** Requirement **
Restate the records in full and exactly, with no images included.

*** Opening of Listed entries ***

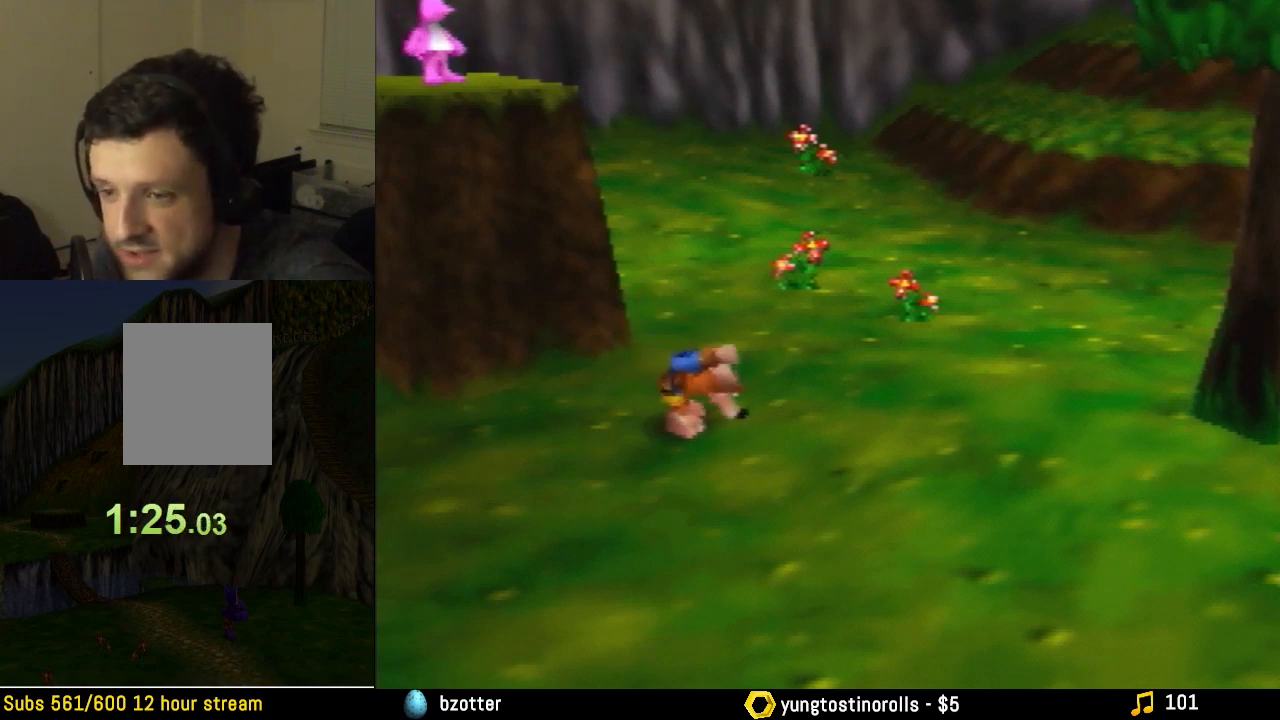
{"buttons": [], "left_stick": "up-left", "events": [[500, "Z", "up"]]}
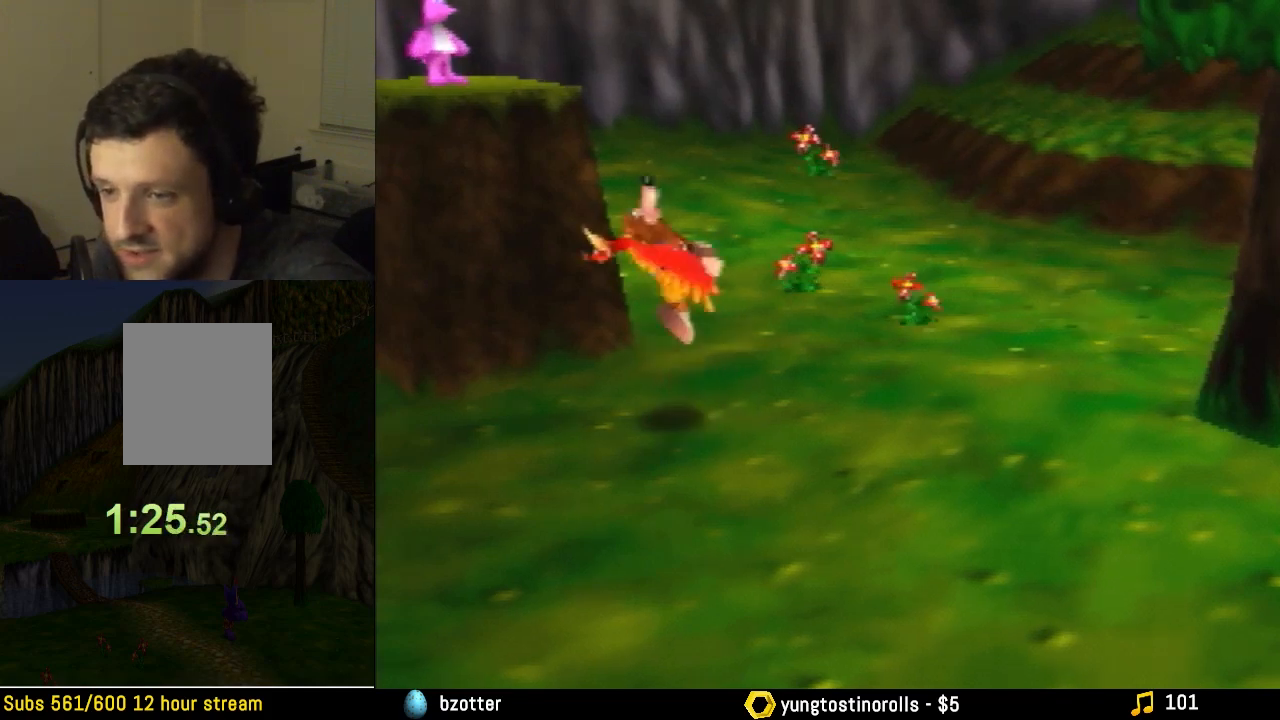
{"buttons": [], "left_stick": "up-left", "events": []}
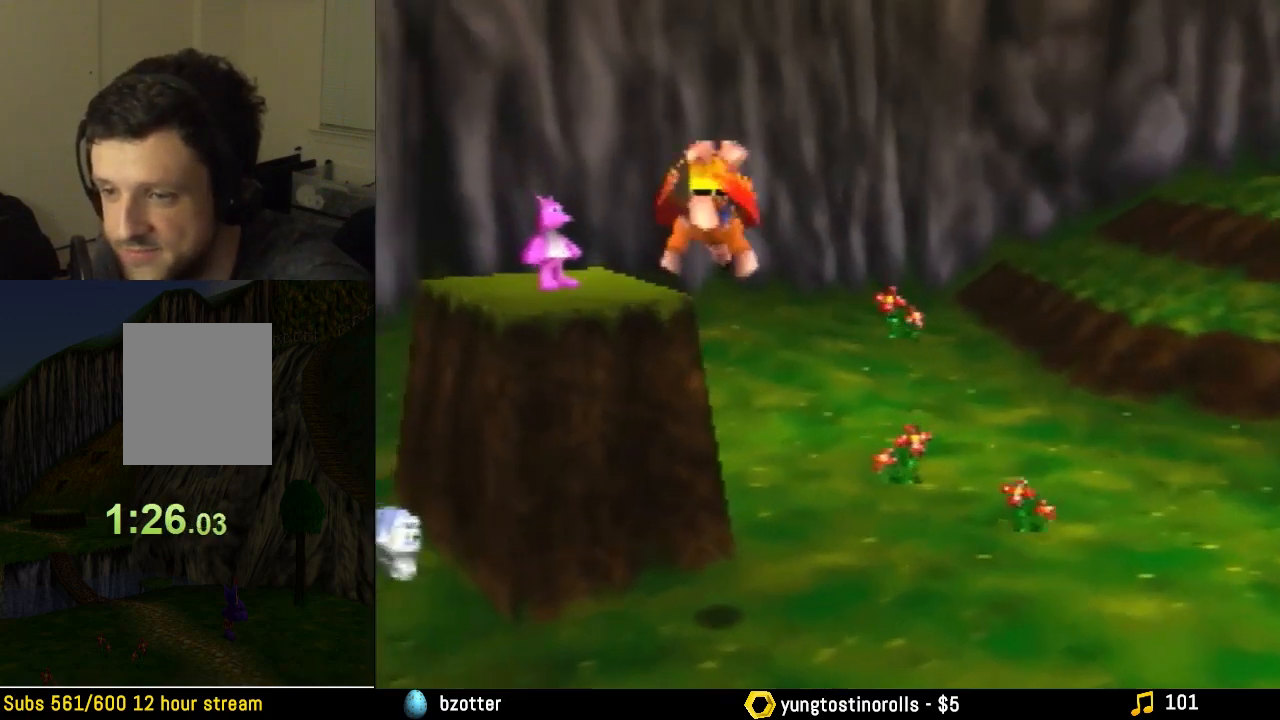
{"buttons": [], "left_stick": "up-left", "events": []}
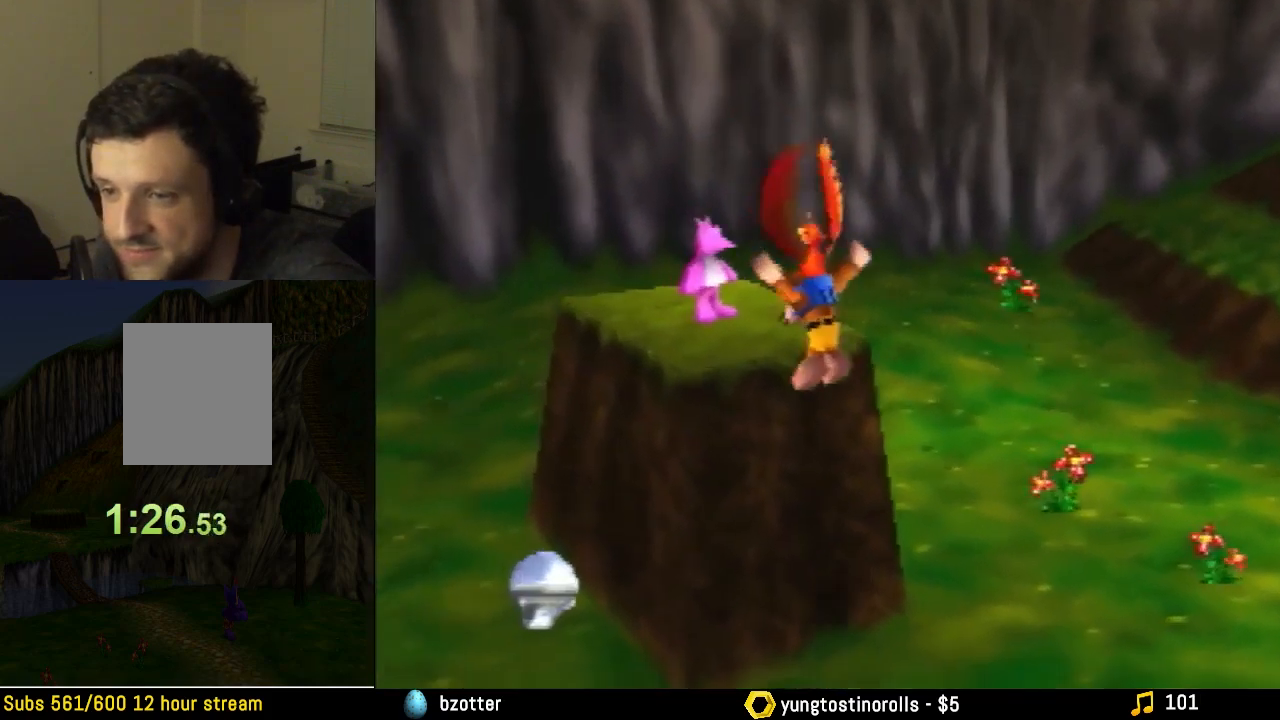
{"buttons": [], "left_stick": "center", "events": [[233, "left_stick", "center"]]}
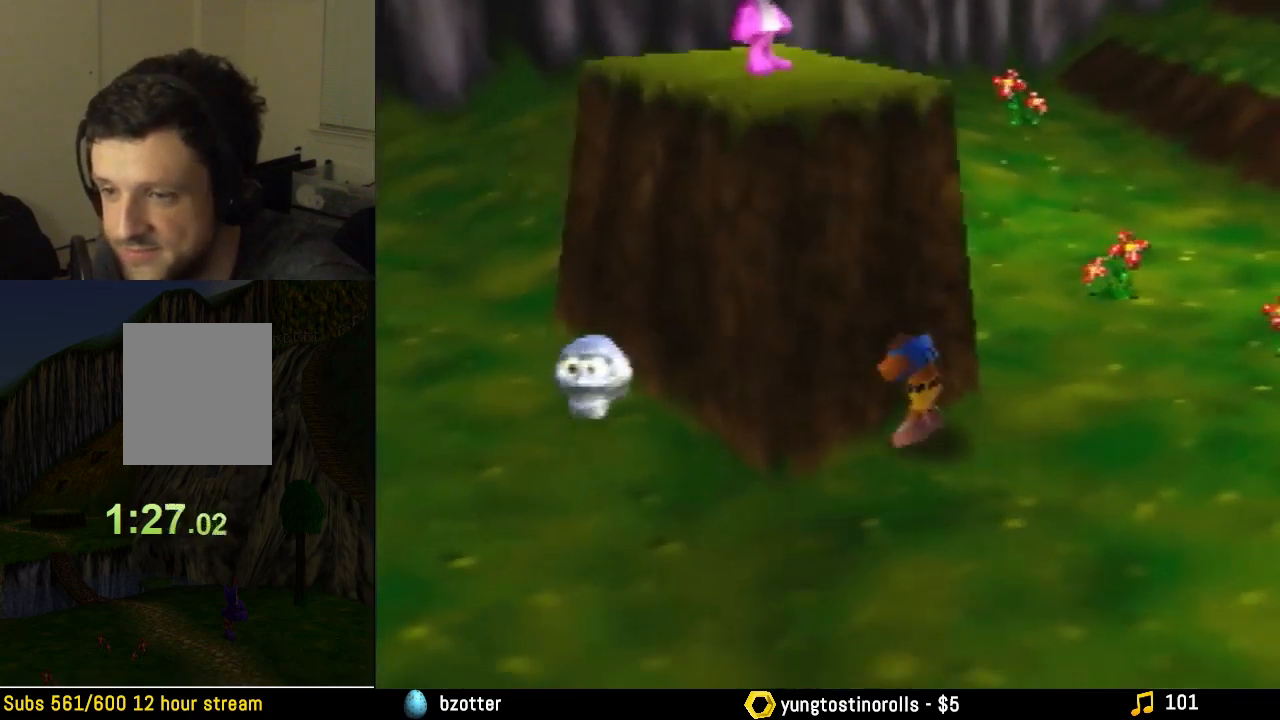
{"buttons": [], "left_stick": "center", "events": []}
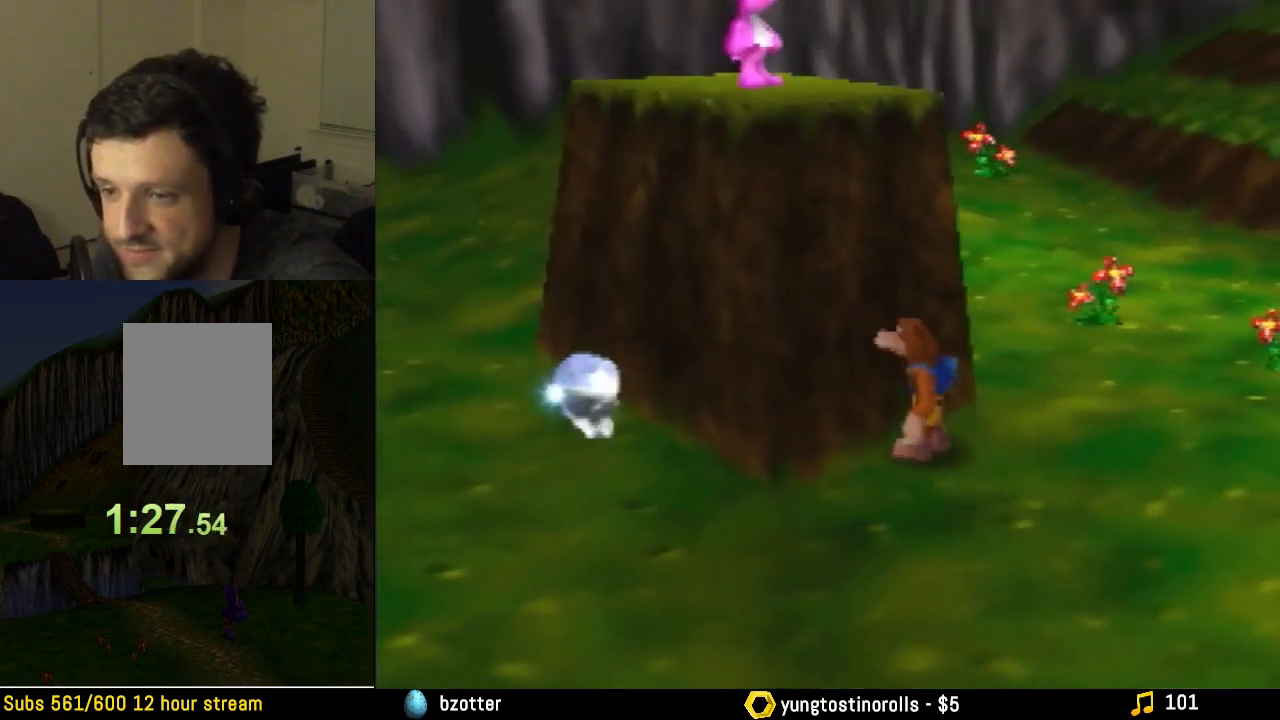
{"buttons": [], "left_stick": "center", "events": []}
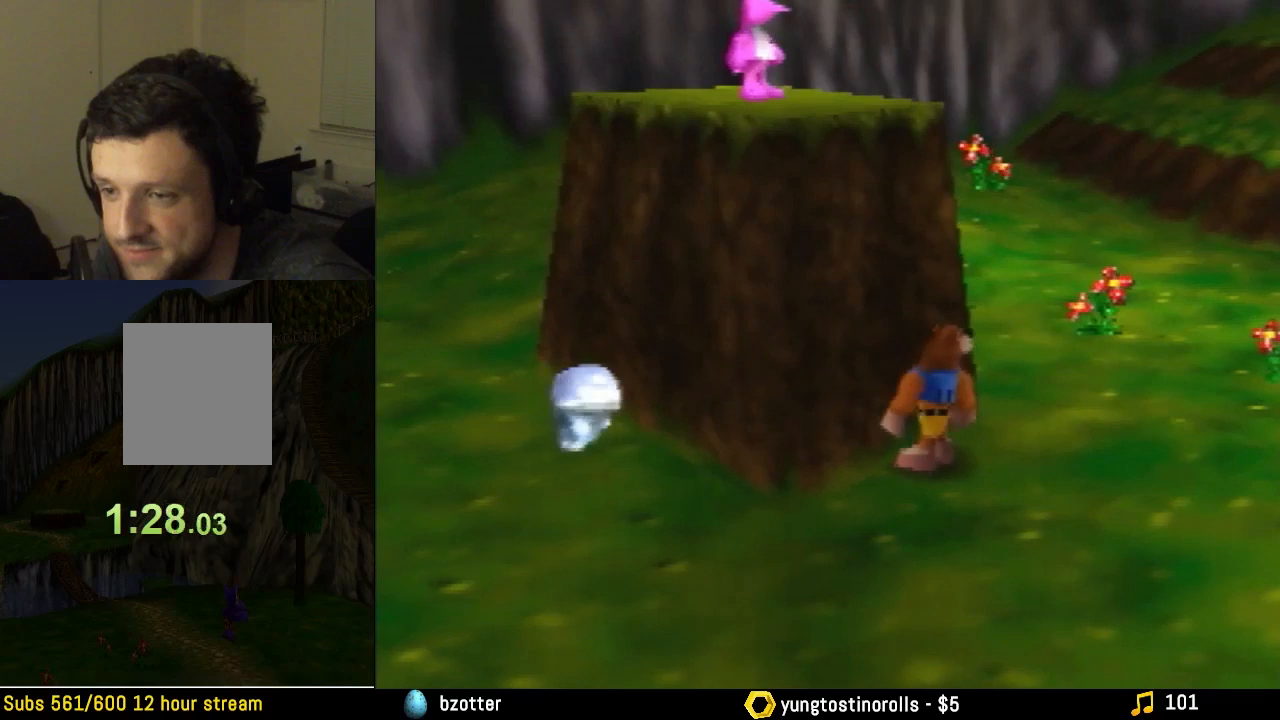
{"buttons": [], "left_stick": "center", "events": []}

*** Close of Listed entries ***

** Response to this task **
{"buttons": [], "left_stick": "up-left", "events": [[500, "Z", "up"]]}
{"buttons": [], "left_stick": "up-left", "events": []}
{"buttons": [], "left_stick": "up-left", "events": []}
{"buttons": [], "left_stick": "center", "events": [[233, "left_stick", "center"]]}
{"buttons": [], "left_stick": "center", "events": []}
{"buttons": [], "left_stick": "center", "events": []}
{"buttons": [], "left_stick": "center", "events": []}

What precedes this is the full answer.